---------- PROVIDED PASSAGE ----------

Sunday, 3 August 2014

Praying for peace


Centenary of WW1
100 years ago today, Foreign Secretary, Sir Edward Grey said : "The lamps are going out all over Europe; we shall not see them lit again in our life-time.
The following day, Britain embarked on the First World War, a conflict lasting 4 years and costing the lives of over 16 million men, women and children and the maiming or injuring of over 20 million.
The First World War was to be the war that ended all war.
But, as we know, that was not the case, neither on these shores or elsewhere in the world.
People are being asked to embrace the symbolism of lighting a candle between 10 and 11 tomorrow night to encourage a period of reflection on human sacrifice and the cost of war.
This is not an Act of Remembrance such as that we observe at Armistice in November though, of course, there are elements of Remembrance.
Rather, the focus of a lit candle, is a  reflection of hope for future generations.
That is made all the more difficult, all the more poignant and all the more vital with the vast amount of conflicts raging in our world today.
Many years ago when I sat Higher English, one of the set texts was  Sunset Song, part of A Scots Quair by Lewis Grassic Gibbon.
These words come from Sunset Song:
They went quiet and brave from the lands they loved, though seldom of that love might they speak, it was not in them to tell in words of the earth that moved and lived and abided, their life and enduring love. And who knows at the last what memories of it were with them, the springs and the winters of this land and all the sounds and scents of it that had once been theirs, deep, and a passion of their blood and spirit, those who died in France? With them we may say there died a thing older than themselves...
A new generation will come up that knows them not, except as a memory in a song...

---------- ENTRIES PROVIDED ----------

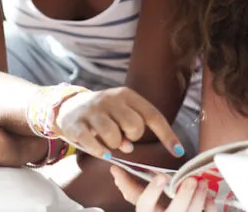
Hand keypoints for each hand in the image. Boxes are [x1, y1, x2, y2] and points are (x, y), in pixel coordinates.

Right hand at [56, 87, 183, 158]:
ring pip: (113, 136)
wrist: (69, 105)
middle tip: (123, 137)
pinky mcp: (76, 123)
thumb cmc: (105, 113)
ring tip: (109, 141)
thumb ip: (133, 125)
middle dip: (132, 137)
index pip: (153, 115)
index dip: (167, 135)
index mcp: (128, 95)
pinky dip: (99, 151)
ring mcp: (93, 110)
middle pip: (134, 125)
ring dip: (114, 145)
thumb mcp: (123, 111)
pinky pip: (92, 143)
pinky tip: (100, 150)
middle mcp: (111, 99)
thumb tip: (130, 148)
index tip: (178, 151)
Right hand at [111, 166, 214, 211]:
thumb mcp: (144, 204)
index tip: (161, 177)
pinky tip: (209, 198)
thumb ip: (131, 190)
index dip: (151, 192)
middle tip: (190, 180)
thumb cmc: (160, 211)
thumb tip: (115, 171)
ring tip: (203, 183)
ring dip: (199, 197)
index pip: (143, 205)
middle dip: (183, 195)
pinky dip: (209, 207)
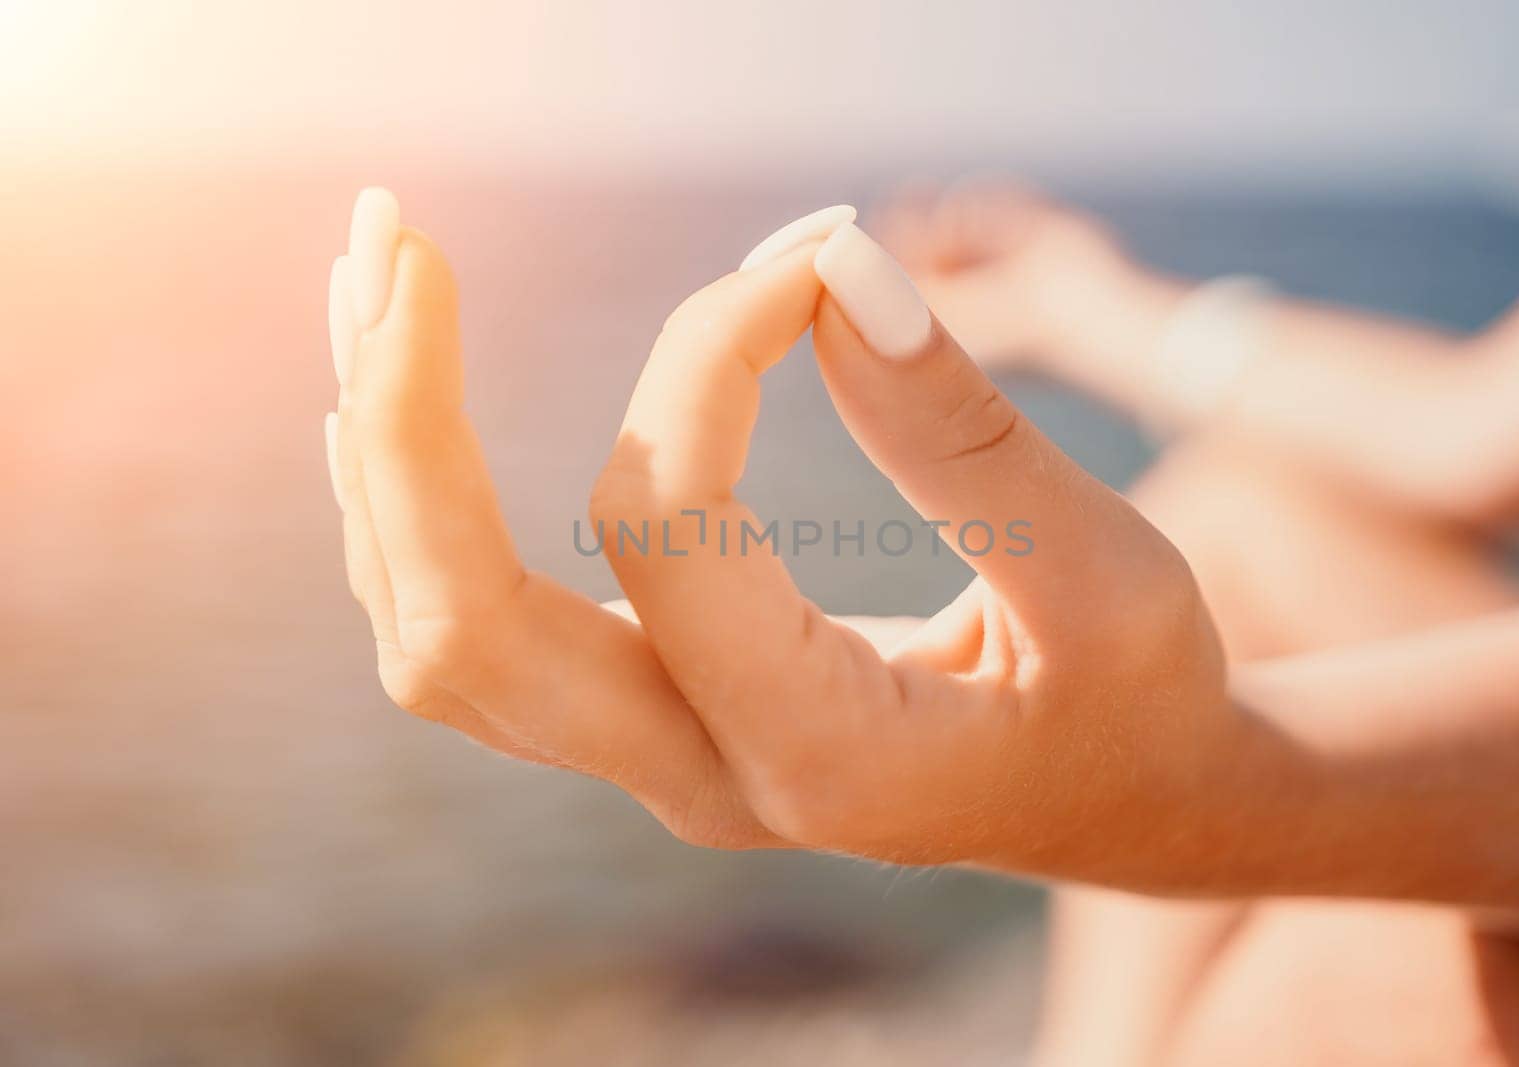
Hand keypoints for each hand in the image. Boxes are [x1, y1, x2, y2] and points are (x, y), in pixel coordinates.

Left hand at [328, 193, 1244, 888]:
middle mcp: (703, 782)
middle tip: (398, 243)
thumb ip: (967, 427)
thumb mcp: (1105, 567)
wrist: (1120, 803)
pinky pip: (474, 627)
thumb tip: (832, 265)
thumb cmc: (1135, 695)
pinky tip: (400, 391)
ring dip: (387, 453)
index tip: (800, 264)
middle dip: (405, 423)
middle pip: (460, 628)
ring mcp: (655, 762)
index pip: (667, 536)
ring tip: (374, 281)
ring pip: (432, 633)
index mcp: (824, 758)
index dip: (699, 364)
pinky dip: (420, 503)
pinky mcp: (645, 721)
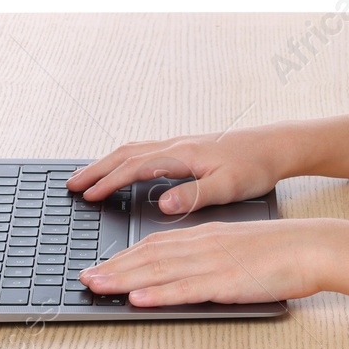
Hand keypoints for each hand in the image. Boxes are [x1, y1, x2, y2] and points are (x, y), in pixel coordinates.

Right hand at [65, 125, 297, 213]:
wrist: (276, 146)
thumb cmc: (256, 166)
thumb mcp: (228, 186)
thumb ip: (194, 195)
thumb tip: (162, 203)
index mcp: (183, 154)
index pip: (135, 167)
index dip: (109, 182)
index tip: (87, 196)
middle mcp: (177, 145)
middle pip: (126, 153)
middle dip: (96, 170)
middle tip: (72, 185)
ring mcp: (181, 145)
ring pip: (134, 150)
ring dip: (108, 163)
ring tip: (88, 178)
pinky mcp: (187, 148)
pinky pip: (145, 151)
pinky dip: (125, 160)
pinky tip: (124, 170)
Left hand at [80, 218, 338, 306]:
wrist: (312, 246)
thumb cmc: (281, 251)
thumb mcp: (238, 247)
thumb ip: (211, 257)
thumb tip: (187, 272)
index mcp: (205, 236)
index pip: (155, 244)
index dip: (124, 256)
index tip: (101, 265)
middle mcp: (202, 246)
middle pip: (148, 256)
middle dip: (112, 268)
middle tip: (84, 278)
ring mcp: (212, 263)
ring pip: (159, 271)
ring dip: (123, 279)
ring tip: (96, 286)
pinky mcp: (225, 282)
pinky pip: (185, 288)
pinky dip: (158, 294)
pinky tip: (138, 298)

----------

APPLY WHAT YOU READ:
1 - Type out the part of the centenary post from "But, as we know, that" to "Lewis Grassic Gibbon.".
2 - In the centenary post, between what hours are people asked to light a candle?
3 - Summarize the centenary post in two sentences.

SET OF ANSWERS:
1 -
But, as we know, that was not the case, neither on these shores or elsewhere in the world.
People are being asked to embrace the symbolism of lighting a candle between 10 and 11 tomorrow night to encourage a period of reflection on human sacrifice and the cost of war.
This is not an Act of Remembrance such as that we observe at Armistice in November though, of course, there are elements of Remembrance.
Rather, the focus of a lit candle, is a  reflection of hope for future generations.
That is made all the more difficult, all the more poignant and all the more vital with the vast amount of conflicts raging in our world today.
Many years ago when I sat Higher English, one of the set texts was  Sunset Song, part of A Scots Quair by Lewis Grassic Gibbon.

2 - Between 10 and 11 at night.

3 - The post recalls Sir Edward Grey's words of 100 years earlier and Britain's entry the next day into the First World War, a four-year conflict that cost over 16 million lives and did not end all war. It explains that people are asked to light a candle between 10 and 11 at night as a reflection of hope for future generations, and it quotes a passage from Sunset Song by Lewis Grassic Gibbon about those who died in France.